[What you should do]: Can you give back every line of the material below word for word, leaving out the pictures?

======== Study material ========

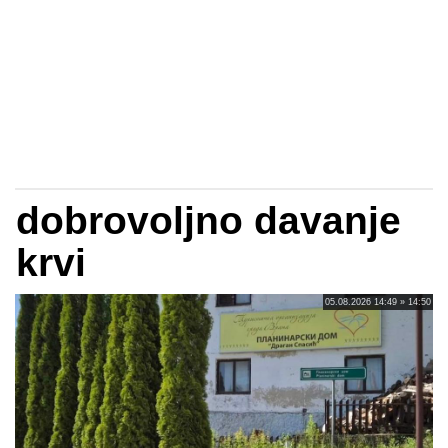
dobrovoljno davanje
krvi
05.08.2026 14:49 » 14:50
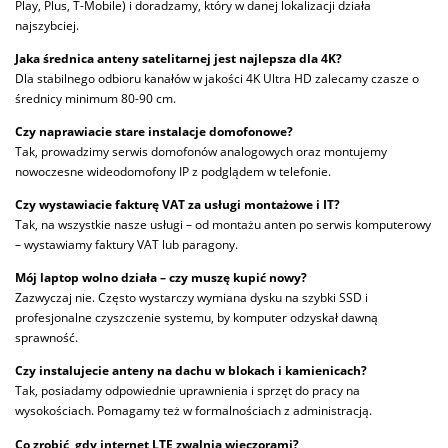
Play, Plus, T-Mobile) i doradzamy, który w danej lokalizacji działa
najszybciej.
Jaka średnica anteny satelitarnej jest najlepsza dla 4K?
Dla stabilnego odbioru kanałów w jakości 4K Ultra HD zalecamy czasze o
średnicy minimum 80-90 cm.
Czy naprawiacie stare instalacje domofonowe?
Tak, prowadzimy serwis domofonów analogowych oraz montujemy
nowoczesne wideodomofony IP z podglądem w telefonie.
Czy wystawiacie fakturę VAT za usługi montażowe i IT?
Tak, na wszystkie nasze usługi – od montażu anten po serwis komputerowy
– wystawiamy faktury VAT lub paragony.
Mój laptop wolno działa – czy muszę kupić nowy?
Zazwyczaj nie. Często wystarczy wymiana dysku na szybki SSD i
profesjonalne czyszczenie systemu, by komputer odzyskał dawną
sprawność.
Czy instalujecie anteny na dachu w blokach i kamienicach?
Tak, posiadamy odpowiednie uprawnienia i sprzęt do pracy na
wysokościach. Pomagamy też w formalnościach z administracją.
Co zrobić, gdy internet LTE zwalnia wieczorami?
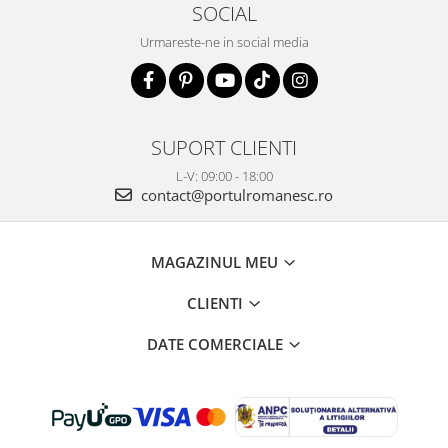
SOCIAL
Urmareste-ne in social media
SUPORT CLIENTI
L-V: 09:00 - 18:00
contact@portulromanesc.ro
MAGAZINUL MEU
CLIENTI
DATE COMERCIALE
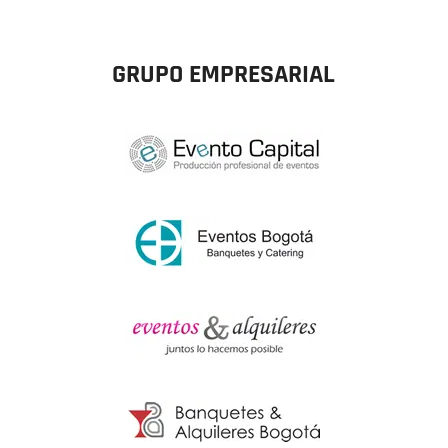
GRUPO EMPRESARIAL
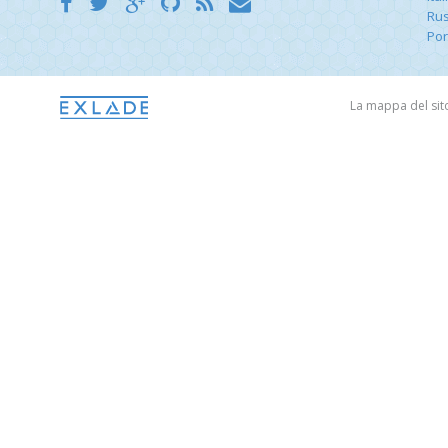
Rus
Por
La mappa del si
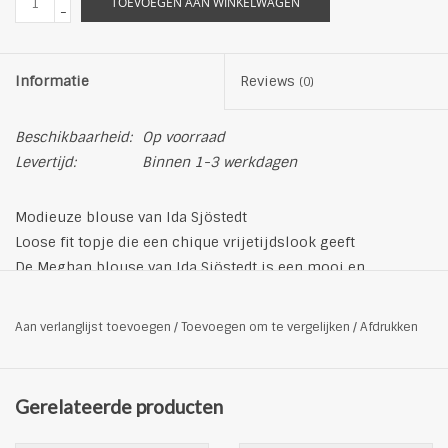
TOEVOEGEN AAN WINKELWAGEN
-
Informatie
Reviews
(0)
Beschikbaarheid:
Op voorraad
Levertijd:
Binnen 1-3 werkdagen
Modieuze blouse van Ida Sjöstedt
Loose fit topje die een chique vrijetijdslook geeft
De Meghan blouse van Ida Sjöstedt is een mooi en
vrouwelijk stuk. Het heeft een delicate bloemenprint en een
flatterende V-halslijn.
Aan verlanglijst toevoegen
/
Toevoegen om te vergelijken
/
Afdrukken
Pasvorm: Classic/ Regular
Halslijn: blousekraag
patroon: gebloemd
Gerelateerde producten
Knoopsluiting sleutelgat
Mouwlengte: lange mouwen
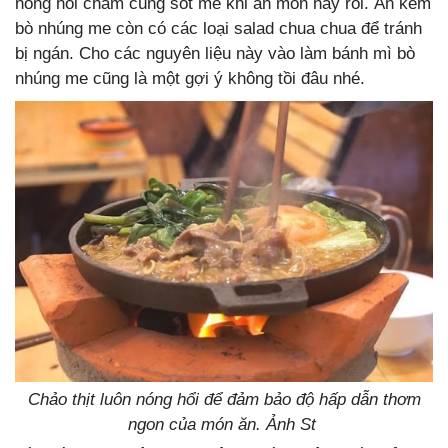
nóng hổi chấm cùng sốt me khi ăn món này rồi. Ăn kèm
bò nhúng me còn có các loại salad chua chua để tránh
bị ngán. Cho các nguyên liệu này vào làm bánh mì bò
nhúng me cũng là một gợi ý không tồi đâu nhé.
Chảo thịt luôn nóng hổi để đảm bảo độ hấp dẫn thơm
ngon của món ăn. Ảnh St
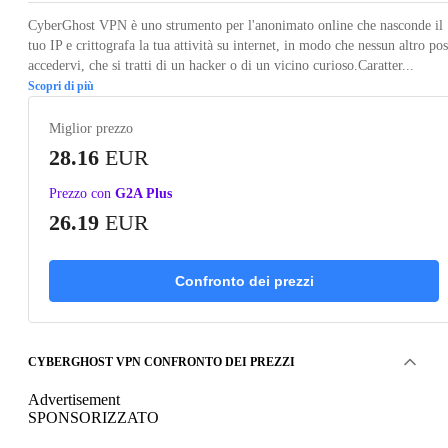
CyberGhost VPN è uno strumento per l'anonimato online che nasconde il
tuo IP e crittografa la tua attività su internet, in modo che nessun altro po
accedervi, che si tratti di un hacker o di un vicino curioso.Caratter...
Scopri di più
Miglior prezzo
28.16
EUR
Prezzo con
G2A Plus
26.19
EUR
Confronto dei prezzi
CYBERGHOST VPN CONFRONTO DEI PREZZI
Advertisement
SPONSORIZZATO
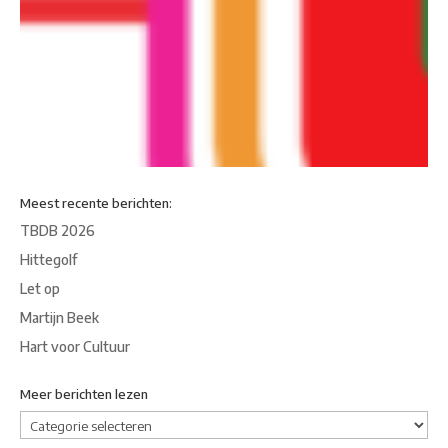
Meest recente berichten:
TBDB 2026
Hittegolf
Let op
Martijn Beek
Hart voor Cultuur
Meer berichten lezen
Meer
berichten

========

[Result]:
dobrovoljno davanje
krvi
05.08.2026 14:49 » 14:50
Play, Plus, T-Mobile) i doradzamy, który w danej lokalizacji działa
najszybciej.
Jaka średnica anteny satelitarnej jest najlepsza dla 4K?
Dla stabilnego odbioru kanałów w jakości 4K Ultra HD zalecamy czasze o
średnicy minimum 80-90 cm.
Czy naprawiacie stare instalacje domofonowe?
Tak, prowadzimy serwis domofonów analogowych oraz montujemy
nowoczesne wideodomofony IP z podglądem w telefonie.
Czy wystawiacie fakturę VAT za usługi montażowe i IT?
Tak, na wszystkie nasze usługi – od montażu anten po serwis komputerowy
– wystawiamy faktury VAT lub paragony.
Mój laptop wolno działa – czy muszę kupić nowy?
Zazwyczaj nie. Często wystarczy wymiana dysku na szybki SSD i
profesjonalne czyszczenie systemu, by komputer odzyskał dawną
sprawność.
Czy instalujecie anteny na dachu w blokach i kamienicach?
Tak, posiadamy odpowiednie uprawnienia i sprzęt do pracy na
wysokościach. Pomagamy też w formalnościach z administracją.
Co zrobić, gdy internet LTE zwalnia wieczorami?
SOCIAL
Urmareste-ne in social media
SUPORT CLIENTI
L-V: 09:00 - 18:00
contact@portulromanesc.ro
MAGAZINUL MEU
CLIENTI
DATE COMERCIALE
GRUPO EMPRESARIAL
Rus
Por
La mappa del si
TOEVOEGEN AAN WINKELWAGEN
-
Informatie
Reviews
(0)
Beschikbaarheid:
Op voorraad
Levertijd:
Binnen 1-3 werkdagen
Modieuze blouse van Ida Sjöstedt
Loose fit topje die een chique vrijetijdslook geeft
De Meghan blouse van Ida Sjöstedt is een mooi en
vrouwelijk stuk. Het heeft een delicate bloemenprint en een
flatterende V-halslijn.
Aan verlanglijst toevoegen
/
Toevoegen om te vergelijken
/
Afdrukken
Pasvorm: Classic/ Regular
Halslijn: blousekraag
patroon: gebloemd
Gerelateerde producten
Knoopsluiting sleutelgat
Mouwlengte: lange mouwen
nóng hổi chấm cùng sốt me khi ăn món này rồi. Ăn kèm
bò nhúng me còn có các loại salad chua chua để tránh
bị ngán. Cho các nguyên liệu này vào làm bánh mì bò
nhúng me cũng là một gợi ý không tồi đâu nhé.
Chảo thịt luôn nóng hổi để đảm bảo độ hấp dẫn thơm
ngon của món ăn. Ảnh St
CyberGhost VPN è uno strumento per l'anonimato online che nasconde il
tuo IP e crittografa la tua attività su internet, in modo che nessun altro po
accedervi, che si tratti di un hacker o di un vicino curioso.Caratter...
Scopri di più
Miglior prezzo
28.16
EUR
Prezzo con
G2A Plus
26.19
EUR
Confronto dei prezzi
CYBERGHOST VPN CONFRONTO DEI PREZZI
Advertisement
SPONSORIZZATO
Meest recente berichten:
TBDB 2026
Hittegolf
Let op
Martijn Beek
Hart voor Cultuur
Meer berichten lezen
Meer
berichten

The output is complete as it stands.